Nunca fui muito com a cara do Roger Waters. Seu jeito antipático, sua vontade de monopolizar todo o processo criativo do Pink Floyd e seu ego mais inflado do que o balão gigante em forma de porco que é jogado sobre o público na turnê do “The Wall” sempre foram um incômodo.
Seu papel no fim da banda e a prepotência em achar que o grupo não deveria continuar sem ele tampouco ajudam. Isso seria um problema num concerto no qual os telões de altíssima definição insistem em exibir sua imagem, gigante e onipotente em seus óculos escuros e sobretudo de couro, como uma nova versão do Big Brother de Orwell (só que, aqui, é o público que o observa, sem tirar os olhos). Mas não é. Qualquer argumento contra Waters desaba, assim como o muro que é construído no palco durante o show, diante da grandeza do espetáculo que lotou o Morumbi no domingo.
Desde os fogos de artifício que acompanham as marteladas do riff de “In The Flesh?” até o singelo final, com toda a banda à frente do palco, em “Outside The Wall”, não há nada que fuja de um rigoroso script. Cada passo de Waters é planejado, e só assim para fazer funcionar seu projeto megalomaníaco, a menina de seus olhos, do qual ele cuida com a mesma superproteção da mãe do personagem Pink, retratado na história por trás de “The Wall”.
O tom vermelho predominante no palco, os efeitos visuais nos telões e no muro e o sistema de surround sound que rodeia o estádio criam o ambiente ideal para a sensação claustrofóbica do disco, que só ganha seu pleno sentido na turnê. A dimensão visual do álbum, mais ainda do que no filme “Pink Floyd: The Wall”, é bem representada pelos bonecos, projeções e pirotecnia, e entra em total consonância com a música, o que impede que o show seja de uma grandiloquência vazia, do exagero pelo exagero. Em alguns momentos, era difícil saber para onde olhar – se para os músicos, o muro, os telões ou as caras abobalhadas na plateia.
Num show repleto de críticas ao capitalismo (e não deixa de ser contraditória a presença de uma pista premium – ela, sim, uma barreira a separar o palco da maior parte do público), símbolos de grandes corporações caem, como mísseis, dos aviões durante a projeção de “Good Bye Blue Sky”, enquanto o porco inflável jogado sobre a plateia em “In the Flesh” traz os dizeres “O novo código florestal vai matar o Brasil”. Já “Young Lust” deixa a política de lado para exibir belas mulheres nuas nos telões, no momento privê à la Multishow do concerto.

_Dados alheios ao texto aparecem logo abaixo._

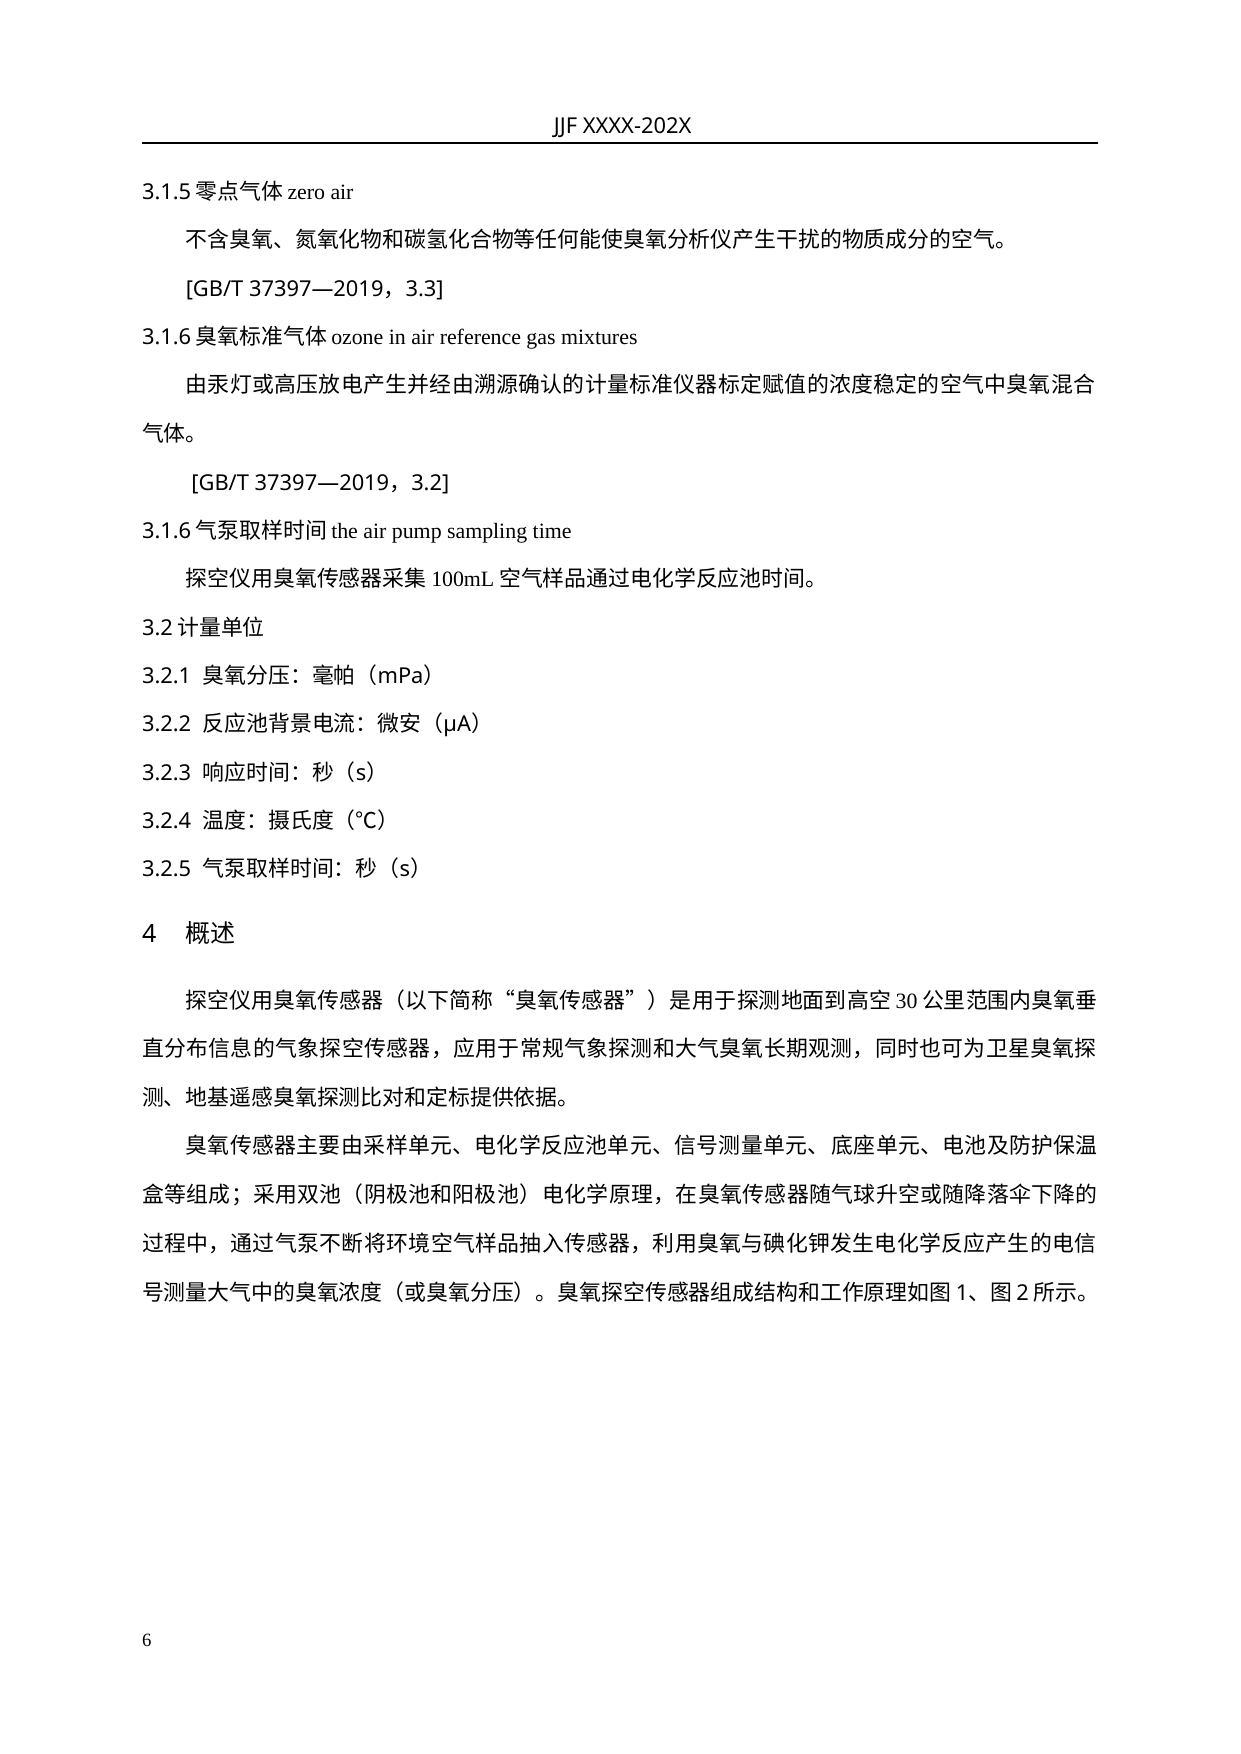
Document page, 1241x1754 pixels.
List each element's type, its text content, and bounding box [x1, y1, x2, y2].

text 3.1.6气泵取样时间the air pump sampling time [142, 512, 1098, 545]
text [GB/T 37397—2019，3.2] [142, 464, 1098, 497]
text [GB/T 37397—2019，3.3] [142, 270, 1098, 303]
text 臭氧传感器主要由采样单元、电化学反应池单元、信号测量单元、底座单元、电池及防护保温盒等组成；采用双池（阴极池和阳极池）电化学原理，在臭氧传感器随气球升空或随降落伞下降的过程中，通过气泵不断将环境空气样品抽入传感器，利用臭氧与碘化钾发生电化学反应产生的电信号测量大气中的臭氧浓度（或臭氧分压）。臭氧探空传感器组成结构和工作原理如图1、图2所示。 [142, 1128, 1098, 1307]
text 3.2.2 反应池背景电流：微安（µA） [142, 706, 1098, 738]
text 3.2.4 温度：摄氏度（℃） [142, 802, 1098, 835]
text 3.2.5 气泵取样时间：秒（s） [142, 851, 1098, 883]
text 探空仪用臭氧传感器（以下简称“臭氧传感器”）是用于探测地面到高空30公里范围内臭氧垂直分布信息的气象探空传感器，应用于常规气象探测和大气臭氧长期观测，同时也可为卫星臭氧探测、地基遥感臭氧探测比对和定标提供依据。 [142, 982, 1098, 1112]
subtitle 概述 [142, 899, 1098, 964]
subtitle 3.2计量单位 [142, 609, 1098, 642]
text 3.1.6臭氧标准气体ozone in air reference gas mixtures [142, 319, 1098, 351]
text 3.2.1 臭氧分压：毫帕（mPa） [142, 657, 1098, 690]
text 由汞灯或高压放电产生并经由溯源确认的计量标准仪器标定赋值的浓度稳定的空气中臭氧混合气体。 [142, 367, 1098, 448]
text 3.2.3 响应时间：秒（s） [142, 754, 1098, 787]
text 3.1.5零点气体zero air [142, 174, 1098, 206]
text 探空仪用臭氧传感器采集 100mL 空气样品通过电化学反应池时间。 [142, 561, 1098, 593]
text 不含臭氧、氮氧化物和碳氢化合物等任何能使臭氧分析仪产生干扰的物质成分的空气。 [142, 222, 1098, 254]
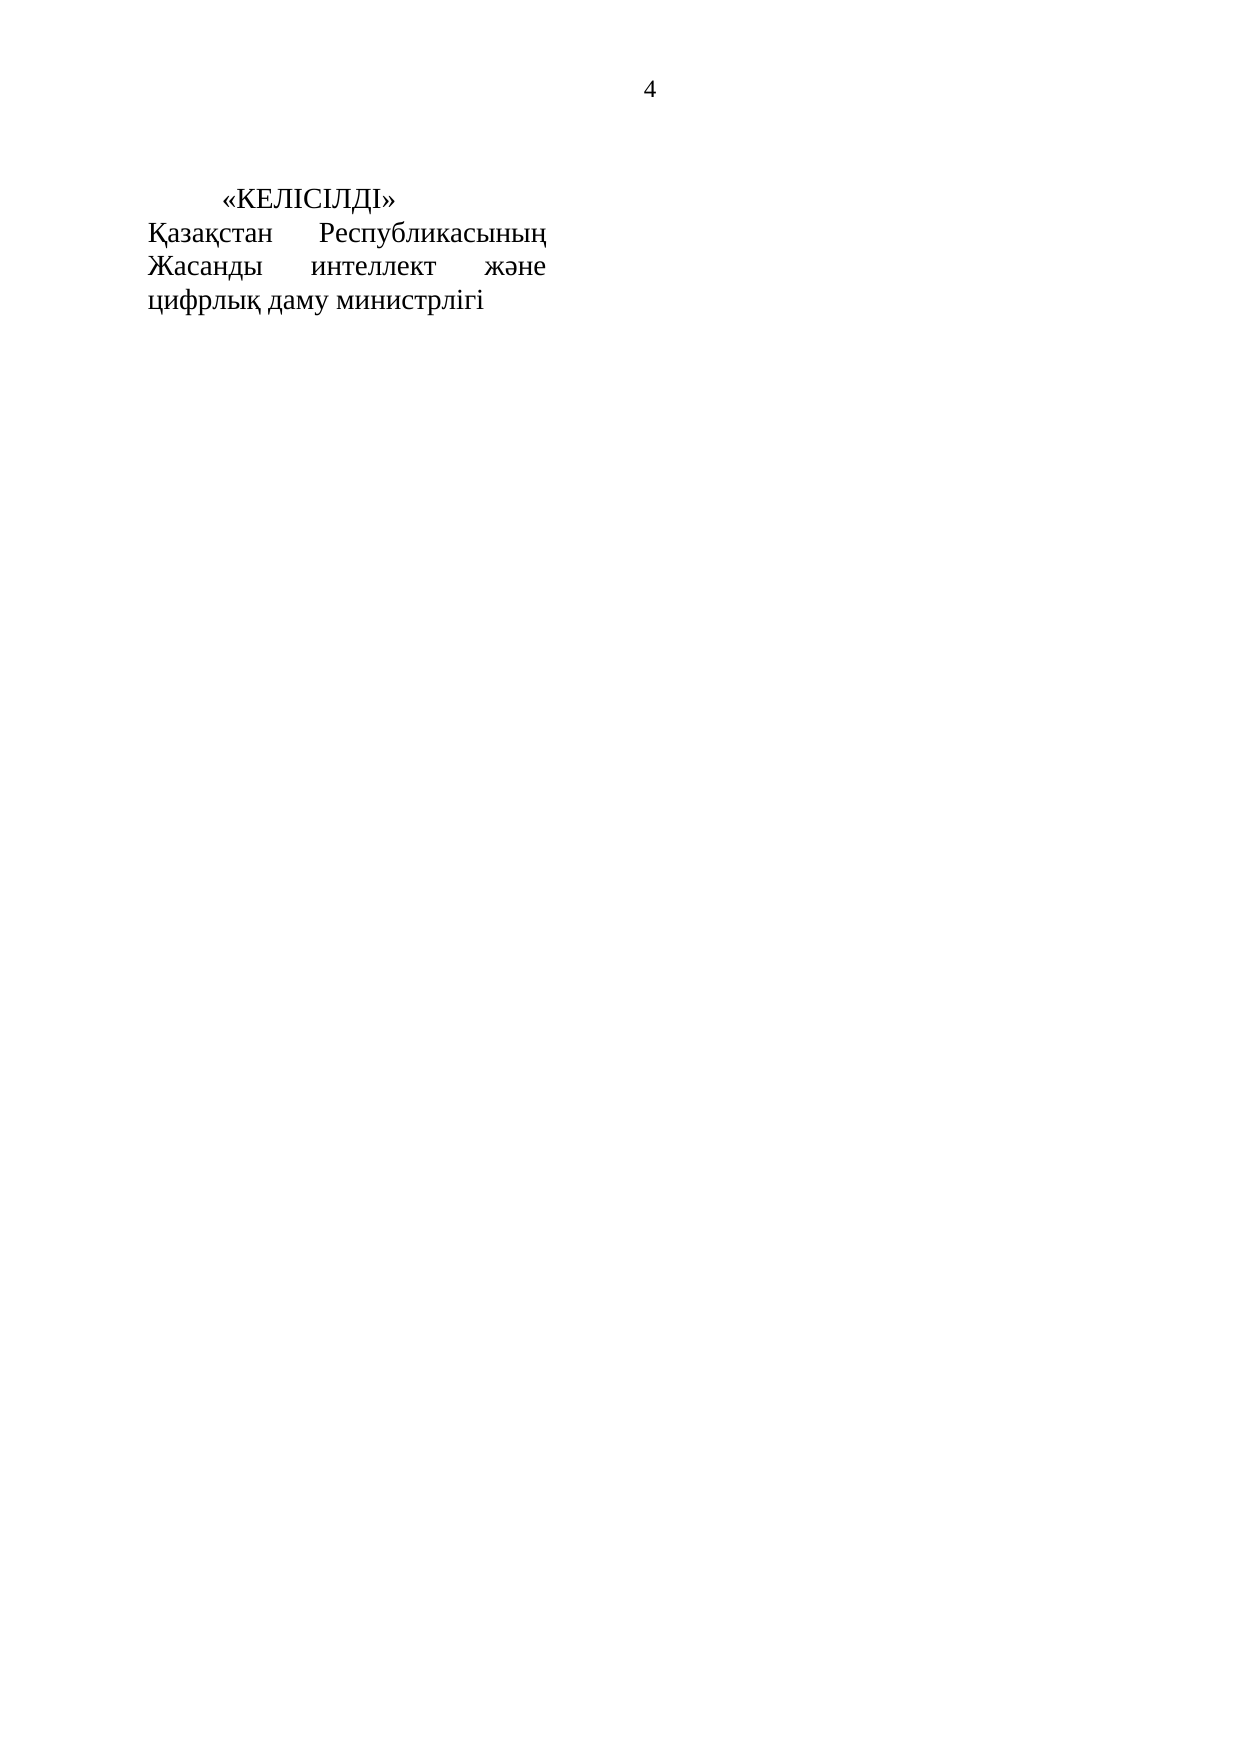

Na melhor parte da primeira metade do show, o ex-pink floyd avisa: “Achava que ‘The Wall’ era sobre mim, mas descobri que é sobre todos nós”, para então emendar “Mother” (desculpe, Waters, mas qualquer um que já ouviu falar de Freud já sabia que essa era sobre todos nós). “Nem fudendo” é a resposta projetada no muro sobre a pergunta feita num dos versos da canção, que indaga se devemos confiar no governo.
A introspectiva “Hey You” chama os espectadores na abertura da segunda metade, com o muro já completo, e a expectativa para aquela que é a grande música de “The Wall” só aumenta. Tão logo o verso final de “Bring the Boys Back Home” pergunta “Is there anybody out there?”, a bateria de “Comfortably Numb” vem logo emendada e levanta plateia, como se ela respondesse: “há, sim”. “Run Like Hell” é acompanhada de palmas ritmadas por todo o estádio, num fervor de dar inveja a qualquer torcida organizada.
Após a perturbadora “The Trial”, sustentada pela belíssima animação que Gerard Scarfe fez para o filme, e a apoteótica queda do muro, o que resta é a sensação de um show milimetricamente impecável (além de alguns pedaços dos falsos tijolos, para os felizardos próximos ao palco). Ao final, assim como o porco inflável que o público esvaziou durante o show, o ego de Waters já não importa mais. Ok, Roger, acho que minha antipatia acabou.